5. Secondary constraints
They are regions of the chromosome that are found at the ends of the arms In some cases, these places correspond to the area where the genes responsible for being transcribed as RNA are located.
Telomeres are the ends of chromosomes These are highly repetitive and non-coding sequences (they do not contain genes that are transcribed into proteins), whose main function is to give the chromosome resistance and stability. These structures are especially interesting, since they contain the bases of physiological senescence and old age of living beings.
With each mitosis, telomeres shorten a little more, since DNA duplication is not perfect in somatic cells There comes a point at which a last cell line will no longer be able to divide due to the reduced size of the telomeres and, therefore, the tissue will die with the cell bodies, unable to rebuild itself with new cells. This explains a large part of cell death (and therefore organisms).

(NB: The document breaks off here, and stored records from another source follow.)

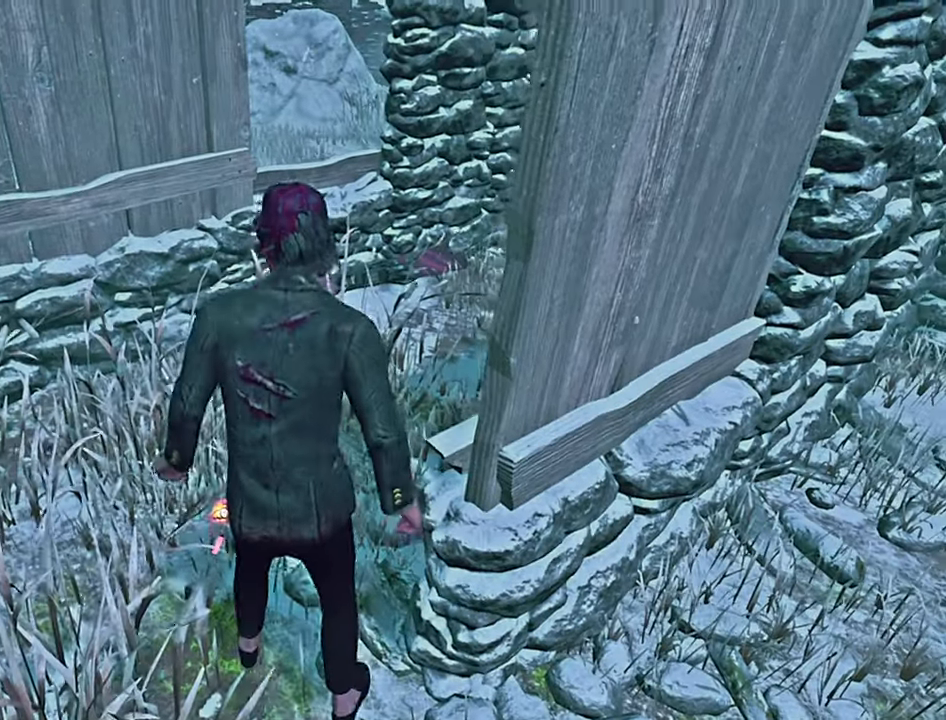
{"keys": ["shift", "w"], "events": [[183, "w", "down"], [350, "shift", "down"]]}
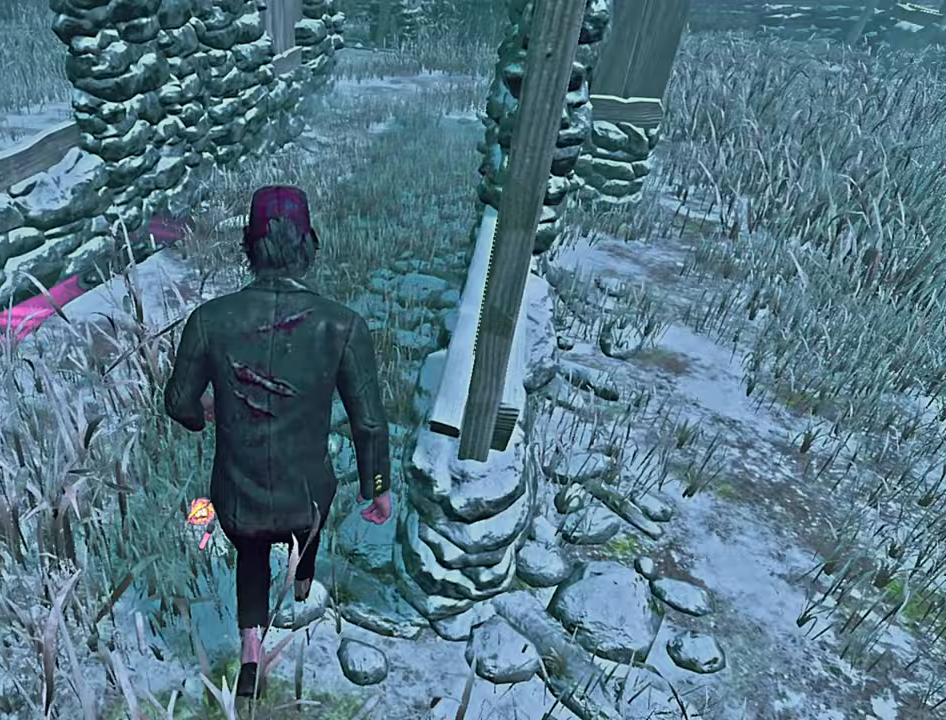
{"keys": ["a", "shift"], "events": [[350, "a", "down"], [400, "w", "up"]]}
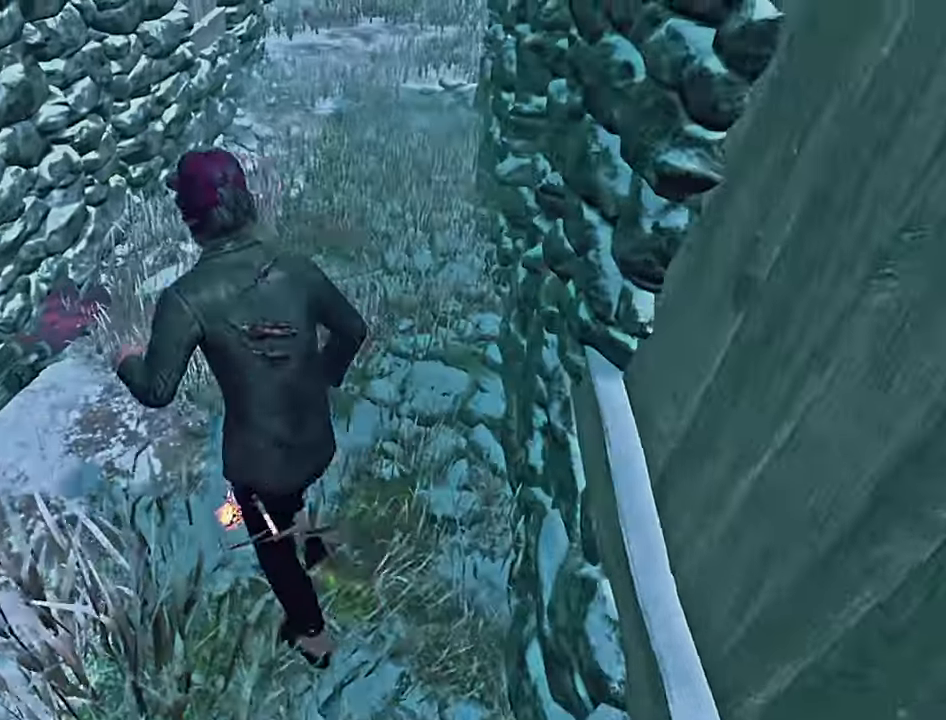
{"keys": [], "events": [[233, "space", "down"], [317, "space", "up"], [367, "a", "up"], [367, "shift", "up"]]}
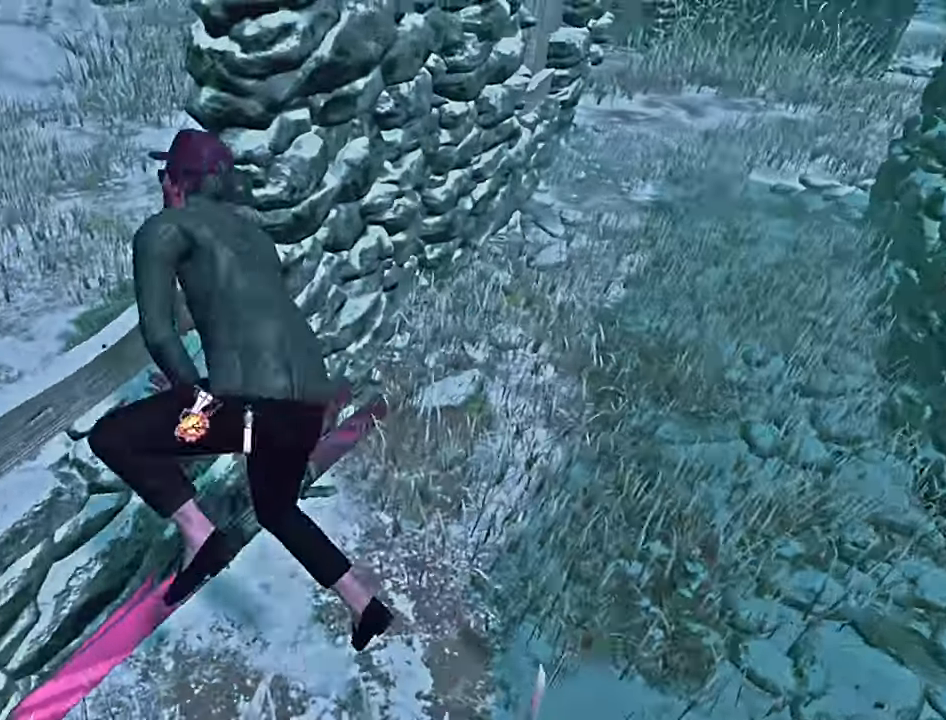
{"keys": ["d", "s"], "events": [[233, "s", "down"], [450, "d", "down"]]}
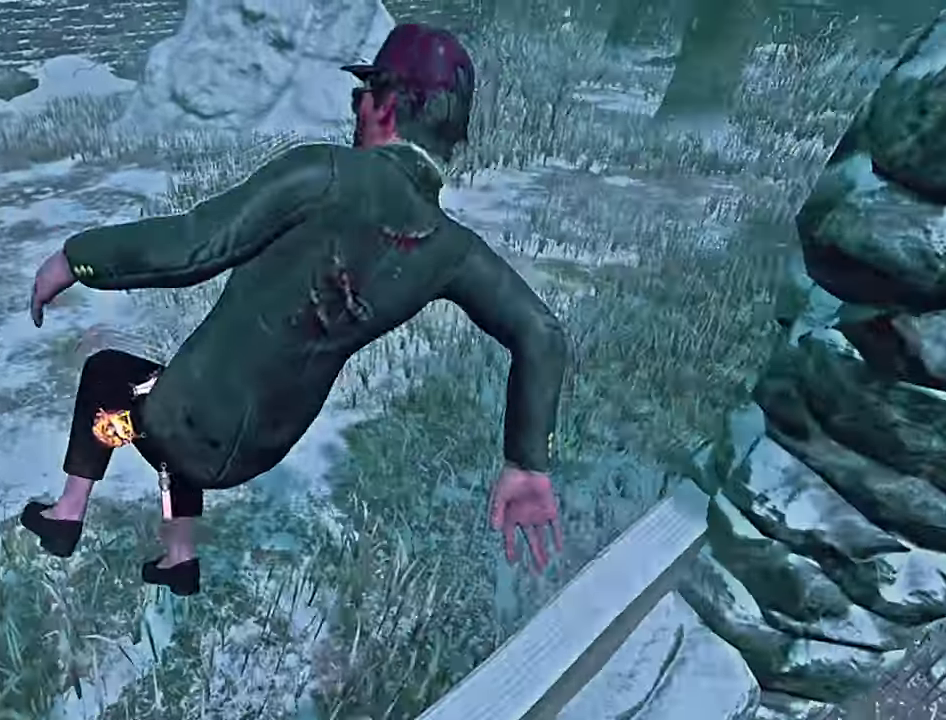
{"keys": ["d"], "events": [[217, "space", "down"], [283, "space", "up"], [383, "space", "down"], [450, "space", "up"], [500, "s", "up"]]}
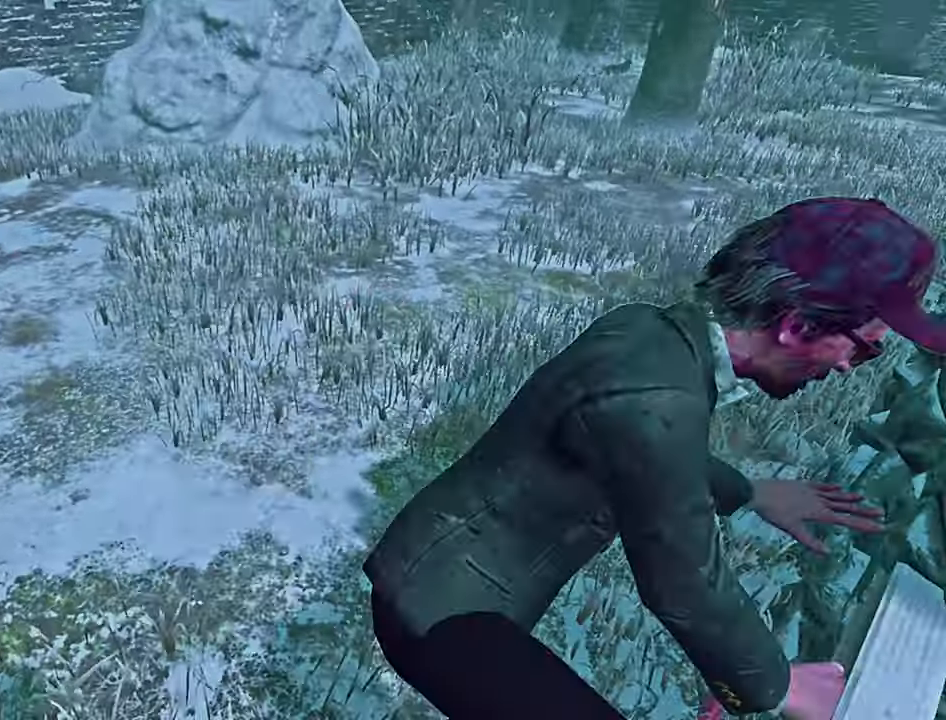
{"keys": ["s", "shift"], "events": [[83, "d", "up"], [133, "s", "down"], [250, "shift", "down"]]}
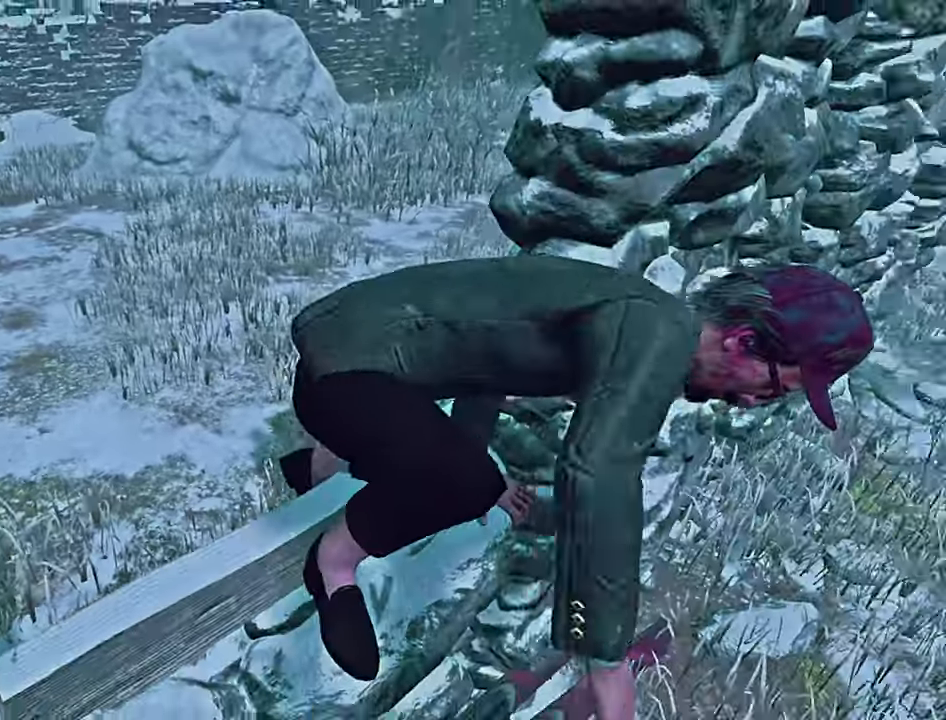
{"keys": ["s", "shift"], "events": [[33, "a", "down"], [83, "a", "up"], [217, "a", "down"], [267, "a", "up"], [400, "a", "down"], [450, "a", "up"]]}
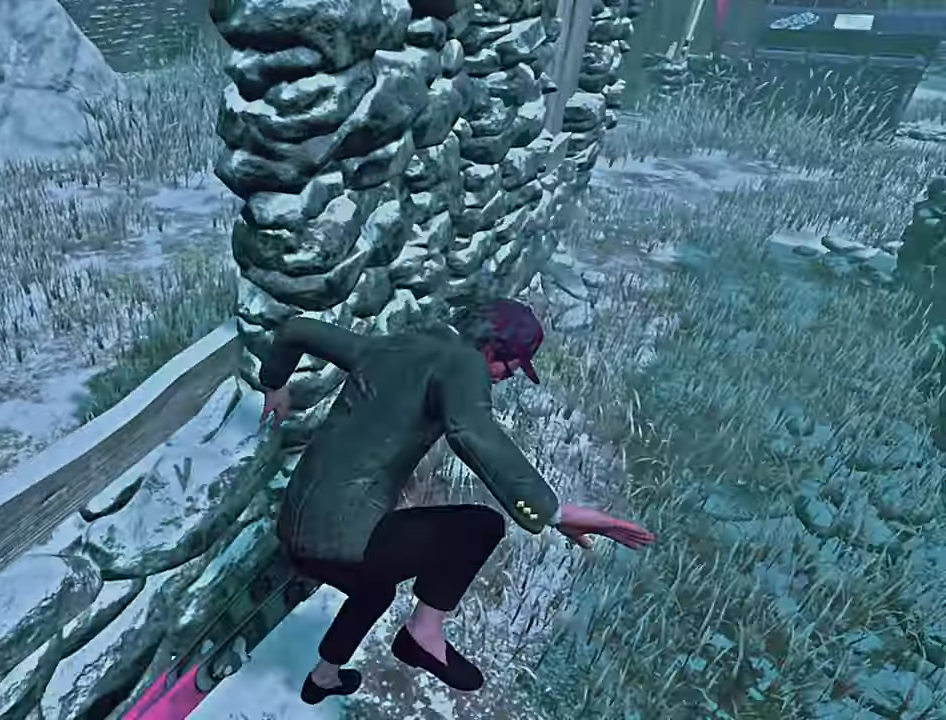
{"keys": ["s", "shift"], "events": [[100, "a", "down"], [167, "a", "up"], [367, "d", "down"], [450, "d", "up"]]}
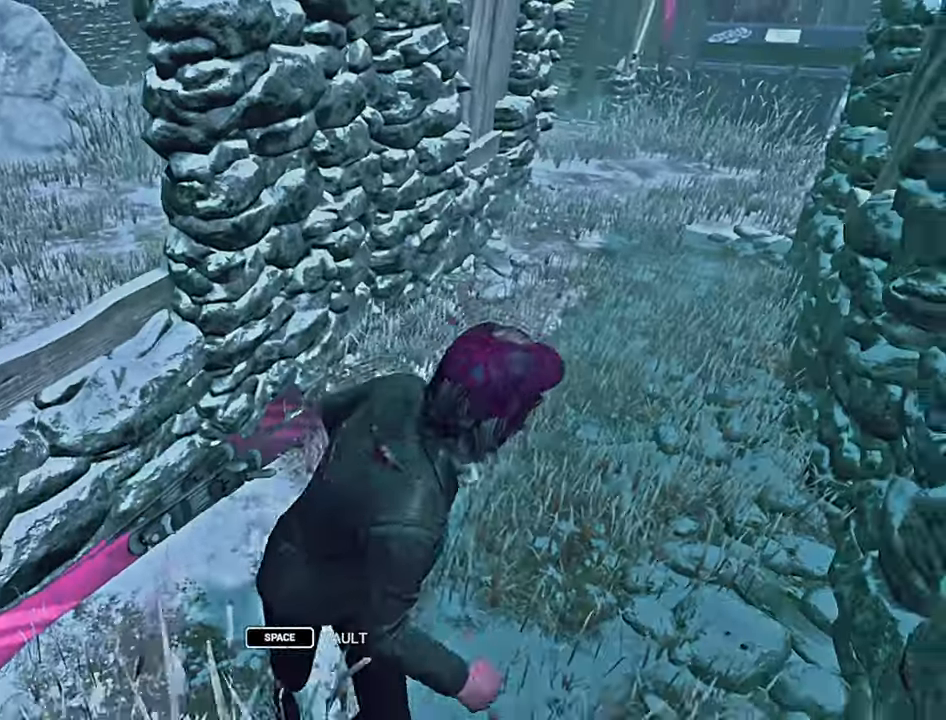
{"keys": ["s"], "events": [[33, "d", "down"], [200, "shift", "up"], [383, "d", "up"], [483, "d", "down"], [500, "d", "up"]]}
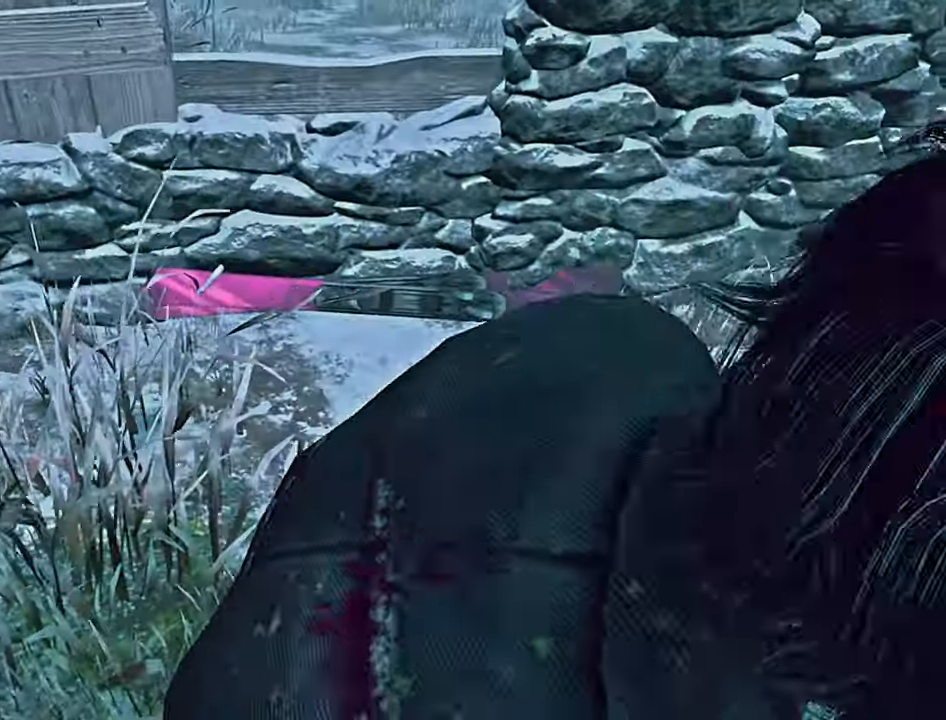
{"keys": ["shift"], "events": [[83, "s", "up"], [133, "s", "down"], [150, "d", "down"], [200, "d", "up"], [233, "s", "up"], [317, "shift", "down"]]}
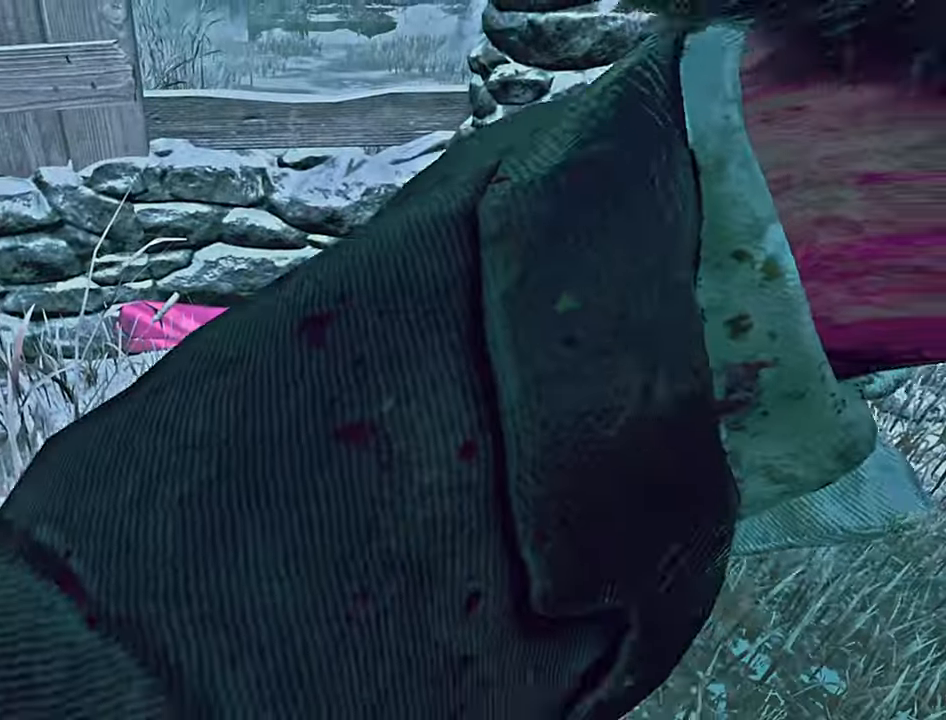
{"keys": ["shift", "w"], "events": [[33, "w", "down"]]}
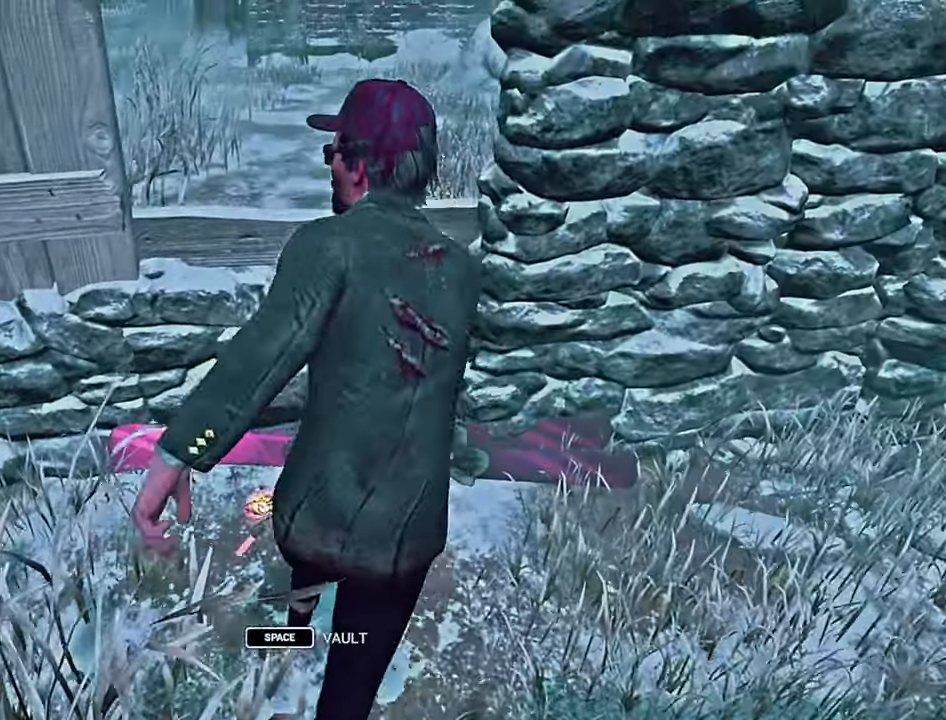
{"keys": [], "events": [[84, "space", "down"], [167, "space", "up"], [184, "shift", "up"], [184, "w", "up"]]}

As a final curiosity, it should be noted that There is an enzyme (telomerase) that rebuilds telomeres during fetal development At the moment of birth, somatic cells cut off their activity, so it is the organism itself that programs its senescence. Ironic as it may seem, many malignant tumors have cells with high telomerase activity: if a cell is capable of dividing “infinitely” and does not die, it is not difficult to imagine that it could become cancer.
Summary
We have taken this opportunity to tell you, in a summary way, the foundations of one’s own life and inheritance. To talk about chromosomes is to encompass a whole, since DNA explains each and every one of the physical and emotional manifestations at the level of both the individual and the species.
This double helix contains the secret of life, because thanks to it we remain dead even after centuries in the genetic imprint of our relatives and relatives. Non-human living beings develop all their behaviors based on this premise: remaining at an individual level is not important, since the ultimate goal is to spread the genes as much as possible and leave an indelible mark.